82 Miss. 784 | Miss. | 1903
delivered the opinion of the court.
Appellant was convicted of rape, and appeals. The first instruction for the state tells the jury that if they believe that the defendant forcibly and against the will of the prosecutrix carnally knew her, then he was guilty as charged, and the jury should so find; and “this is true whether you believe from the evidence that she made any active resistance to his assault upon her or not.” This is tantamount to telling the jury that mere passive resistance, silent objection, on the part of the assaulted female, is sufficient to justify a jury in convicting of rape.
The second instruction for the state, while correct as an abstract proposition of law, was not applicable to the instant case. And the last clause of that instruction was dangerously misleading, in that the jury were authorized to conclude that it was intended by the court to convey the idea that the testimony warranted the belief that the assault in question had been submitted to by prosecutrix “through fear of personal violence, and to avoid the infliction of great personal injury,” whereas the testimony of the prosecutrix does not sustain this view.

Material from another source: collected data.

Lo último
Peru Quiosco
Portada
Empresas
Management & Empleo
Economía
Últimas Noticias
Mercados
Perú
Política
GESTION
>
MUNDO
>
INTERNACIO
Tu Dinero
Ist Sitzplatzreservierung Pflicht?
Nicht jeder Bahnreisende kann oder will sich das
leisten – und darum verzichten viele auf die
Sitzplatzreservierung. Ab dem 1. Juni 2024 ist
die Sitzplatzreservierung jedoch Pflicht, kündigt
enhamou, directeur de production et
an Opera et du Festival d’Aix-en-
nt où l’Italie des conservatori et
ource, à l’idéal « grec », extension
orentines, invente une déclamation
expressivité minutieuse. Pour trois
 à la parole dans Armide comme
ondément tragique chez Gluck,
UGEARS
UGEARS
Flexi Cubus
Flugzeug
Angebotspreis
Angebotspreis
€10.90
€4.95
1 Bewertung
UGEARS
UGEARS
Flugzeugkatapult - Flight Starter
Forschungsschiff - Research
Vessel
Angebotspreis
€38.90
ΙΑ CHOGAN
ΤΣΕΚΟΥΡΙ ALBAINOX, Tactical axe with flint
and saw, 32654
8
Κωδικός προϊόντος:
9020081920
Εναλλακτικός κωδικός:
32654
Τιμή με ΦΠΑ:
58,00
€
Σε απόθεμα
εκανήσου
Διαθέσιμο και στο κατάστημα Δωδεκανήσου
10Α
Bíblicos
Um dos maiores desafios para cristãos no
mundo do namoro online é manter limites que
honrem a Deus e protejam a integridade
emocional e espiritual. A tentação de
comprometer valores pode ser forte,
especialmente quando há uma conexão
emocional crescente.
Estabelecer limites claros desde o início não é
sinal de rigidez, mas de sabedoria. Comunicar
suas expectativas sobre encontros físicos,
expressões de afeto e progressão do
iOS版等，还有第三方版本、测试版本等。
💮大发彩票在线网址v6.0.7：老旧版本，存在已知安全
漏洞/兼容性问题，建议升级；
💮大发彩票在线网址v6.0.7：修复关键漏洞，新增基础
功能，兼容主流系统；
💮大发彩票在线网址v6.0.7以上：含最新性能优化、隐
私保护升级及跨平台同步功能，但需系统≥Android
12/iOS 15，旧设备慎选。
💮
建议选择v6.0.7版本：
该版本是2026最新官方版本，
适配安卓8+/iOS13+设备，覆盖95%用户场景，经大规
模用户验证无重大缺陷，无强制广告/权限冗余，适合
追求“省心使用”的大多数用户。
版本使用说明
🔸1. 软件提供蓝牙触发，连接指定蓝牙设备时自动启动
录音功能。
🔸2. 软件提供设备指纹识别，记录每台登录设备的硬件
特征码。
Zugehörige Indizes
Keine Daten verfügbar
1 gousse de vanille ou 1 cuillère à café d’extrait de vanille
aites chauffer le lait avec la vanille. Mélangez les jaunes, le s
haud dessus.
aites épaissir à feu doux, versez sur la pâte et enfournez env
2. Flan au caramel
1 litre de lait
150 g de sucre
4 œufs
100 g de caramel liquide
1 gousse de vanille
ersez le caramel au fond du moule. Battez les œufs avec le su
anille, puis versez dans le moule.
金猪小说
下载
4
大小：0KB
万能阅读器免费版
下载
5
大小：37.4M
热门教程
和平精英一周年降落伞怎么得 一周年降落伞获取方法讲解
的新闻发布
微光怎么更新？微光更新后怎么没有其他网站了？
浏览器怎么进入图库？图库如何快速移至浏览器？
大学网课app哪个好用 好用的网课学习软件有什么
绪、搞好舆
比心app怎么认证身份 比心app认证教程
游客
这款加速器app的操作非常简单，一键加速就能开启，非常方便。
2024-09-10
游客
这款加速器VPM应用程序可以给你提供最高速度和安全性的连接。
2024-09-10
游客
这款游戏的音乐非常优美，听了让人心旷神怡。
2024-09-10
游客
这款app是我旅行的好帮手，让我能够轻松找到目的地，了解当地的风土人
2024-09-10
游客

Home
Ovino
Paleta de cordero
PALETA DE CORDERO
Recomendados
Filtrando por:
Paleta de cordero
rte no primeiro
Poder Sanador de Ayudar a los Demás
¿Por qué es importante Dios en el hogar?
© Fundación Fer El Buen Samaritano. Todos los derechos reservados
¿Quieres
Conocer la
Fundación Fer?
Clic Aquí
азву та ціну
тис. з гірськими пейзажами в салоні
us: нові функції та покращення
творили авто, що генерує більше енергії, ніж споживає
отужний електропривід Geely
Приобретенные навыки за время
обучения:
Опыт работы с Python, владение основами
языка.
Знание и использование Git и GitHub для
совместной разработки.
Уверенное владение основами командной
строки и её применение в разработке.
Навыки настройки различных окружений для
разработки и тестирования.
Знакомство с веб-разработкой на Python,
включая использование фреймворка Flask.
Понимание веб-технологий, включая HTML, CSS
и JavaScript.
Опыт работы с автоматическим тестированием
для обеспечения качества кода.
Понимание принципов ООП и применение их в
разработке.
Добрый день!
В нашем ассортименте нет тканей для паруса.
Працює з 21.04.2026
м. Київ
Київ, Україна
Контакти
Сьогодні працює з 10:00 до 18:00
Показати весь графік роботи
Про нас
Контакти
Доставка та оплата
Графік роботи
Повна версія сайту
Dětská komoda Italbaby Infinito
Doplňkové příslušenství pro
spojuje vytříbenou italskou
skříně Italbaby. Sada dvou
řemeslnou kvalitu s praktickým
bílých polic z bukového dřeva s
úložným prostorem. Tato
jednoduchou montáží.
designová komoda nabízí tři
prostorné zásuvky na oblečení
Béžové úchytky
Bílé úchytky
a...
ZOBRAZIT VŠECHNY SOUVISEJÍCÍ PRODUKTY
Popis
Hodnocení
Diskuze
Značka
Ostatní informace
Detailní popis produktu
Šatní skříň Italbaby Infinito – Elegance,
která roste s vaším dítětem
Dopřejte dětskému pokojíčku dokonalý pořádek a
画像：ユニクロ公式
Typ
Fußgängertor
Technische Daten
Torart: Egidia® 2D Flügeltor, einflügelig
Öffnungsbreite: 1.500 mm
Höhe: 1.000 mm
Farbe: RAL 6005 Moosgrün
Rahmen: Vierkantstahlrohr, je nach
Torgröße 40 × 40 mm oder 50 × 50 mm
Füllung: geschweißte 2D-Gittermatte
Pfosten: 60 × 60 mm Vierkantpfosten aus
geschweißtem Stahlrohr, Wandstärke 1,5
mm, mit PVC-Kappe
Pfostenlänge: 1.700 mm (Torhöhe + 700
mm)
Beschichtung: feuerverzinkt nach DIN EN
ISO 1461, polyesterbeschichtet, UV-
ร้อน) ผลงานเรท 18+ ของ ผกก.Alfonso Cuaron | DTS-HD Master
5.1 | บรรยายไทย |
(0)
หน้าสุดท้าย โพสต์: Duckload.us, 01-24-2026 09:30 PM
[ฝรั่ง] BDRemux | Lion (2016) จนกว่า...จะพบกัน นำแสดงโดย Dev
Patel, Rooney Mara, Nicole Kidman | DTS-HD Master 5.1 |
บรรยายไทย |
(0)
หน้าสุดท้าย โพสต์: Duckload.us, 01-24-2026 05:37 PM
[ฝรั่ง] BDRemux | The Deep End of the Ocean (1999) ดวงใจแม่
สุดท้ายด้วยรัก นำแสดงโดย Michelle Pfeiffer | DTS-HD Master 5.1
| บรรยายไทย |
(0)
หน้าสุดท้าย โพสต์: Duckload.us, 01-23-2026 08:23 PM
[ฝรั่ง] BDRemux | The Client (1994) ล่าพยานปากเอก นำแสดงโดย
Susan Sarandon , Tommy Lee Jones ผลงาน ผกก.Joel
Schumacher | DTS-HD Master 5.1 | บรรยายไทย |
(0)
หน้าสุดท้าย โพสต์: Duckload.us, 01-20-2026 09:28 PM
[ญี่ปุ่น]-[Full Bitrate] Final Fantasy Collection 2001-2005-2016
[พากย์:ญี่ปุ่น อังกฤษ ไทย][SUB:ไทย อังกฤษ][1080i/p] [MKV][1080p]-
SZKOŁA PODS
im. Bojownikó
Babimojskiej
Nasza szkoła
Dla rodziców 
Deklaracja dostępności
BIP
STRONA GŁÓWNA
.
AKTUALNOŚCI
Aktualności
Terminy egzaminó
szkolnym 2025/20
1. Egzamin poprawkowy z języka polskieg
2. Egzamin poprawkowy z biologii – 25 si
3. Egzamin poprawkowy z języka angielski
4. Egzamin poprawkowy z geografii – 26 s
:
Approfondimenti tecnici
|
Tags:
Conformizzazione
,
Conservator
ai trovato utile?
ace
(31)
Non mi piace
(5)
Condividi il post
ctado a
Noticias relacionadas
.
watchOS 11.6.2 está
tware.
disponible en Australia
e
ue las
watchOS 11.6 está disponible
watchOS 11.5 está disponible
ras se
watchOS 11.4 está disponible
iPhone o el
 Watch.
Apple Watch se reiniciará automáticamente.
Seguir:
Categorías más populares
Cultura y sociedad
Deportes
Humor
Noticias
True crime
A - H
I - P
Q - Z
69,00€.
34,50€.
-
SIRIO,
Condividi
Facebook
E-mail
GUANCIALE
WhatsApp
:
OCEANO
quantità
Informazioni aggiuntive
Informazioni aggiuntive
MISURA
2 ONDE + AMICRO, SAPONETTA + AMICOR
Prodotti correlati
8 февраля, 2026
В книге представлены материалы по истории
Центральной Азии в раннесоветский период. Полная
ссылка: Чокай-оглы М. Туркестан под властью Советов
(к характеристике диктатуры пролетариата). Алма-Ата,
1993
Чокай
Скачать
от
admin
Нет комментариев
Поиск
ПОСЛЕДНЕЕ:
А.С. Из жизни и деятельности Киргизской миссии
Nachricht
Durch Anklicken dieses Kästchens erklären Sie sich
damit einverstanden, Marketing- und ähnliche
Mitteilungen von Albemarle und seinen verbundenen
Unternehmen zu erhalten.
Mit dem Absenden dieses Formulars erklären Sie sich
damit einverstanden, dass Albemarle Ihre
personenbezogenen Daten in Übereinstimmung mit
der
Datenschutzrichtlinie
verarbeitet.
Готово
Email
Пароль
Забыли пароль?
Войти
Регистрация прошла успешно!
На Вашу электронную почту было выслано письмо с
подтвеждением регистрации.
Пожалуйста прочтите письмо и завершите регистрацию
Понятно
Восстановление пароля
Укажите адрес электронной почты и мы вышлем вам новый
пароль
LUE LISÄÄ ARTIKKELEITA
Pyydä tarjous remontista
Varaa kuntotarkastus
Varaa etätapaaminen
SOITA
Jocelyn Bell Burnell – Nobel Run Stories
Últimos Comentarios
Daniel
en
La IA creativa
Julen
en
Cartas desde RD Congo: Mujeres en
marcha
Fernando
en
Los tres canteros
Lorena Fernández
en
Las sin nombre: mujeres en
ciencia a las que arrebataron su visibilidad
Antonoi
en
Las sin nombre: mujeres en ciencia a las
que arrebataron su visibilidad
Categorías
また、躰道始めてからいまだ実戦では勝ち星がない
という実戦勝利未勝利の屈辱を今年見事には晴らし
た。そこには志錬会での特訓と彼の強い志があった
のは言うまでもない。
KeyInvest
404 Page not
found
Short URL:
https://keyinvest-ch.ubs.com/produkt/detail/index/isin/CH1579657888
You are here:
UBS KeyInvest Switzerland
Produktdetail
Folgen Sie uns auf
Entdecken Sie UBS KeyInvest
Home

The defense placed before the jury was an alibi. Under these circumstances it was prejudicial to appellant’s case to permit the witness, Sallie Dixon, to testify, over repeated objections of defendant, that the prosecutrix (her mother), immediately after the happening of the occurrence, told witness that it was John Anderson (the defendant) who had raped her. It is true that the court did not expressly rule on the objections of the defendant to this testimony, but nevertheless the witness was permitted to repeat the statement four different times, and the district attorney was permitted to base one or more questions upon it before the court sustained the objection and ruled out the statement. The judge should promptly have intervened in a case of this character, so easy to charge, so difficult to defend, and sustained the objection of counsel for defendant, and prevented statements so prejudicial, and so contrary to the rules of evidence, getting before the jury. But, even after the judge had sustained the objection to the.witness’ statement that the prosecutrix had told her who had committed the assault upon her, he afterwards permitted the witness to state when and where it was that the presecutrix claimed that the assault had occurred. This, too, was error. The opinion of the court
For the errors indicated, the case is reversed and remanded.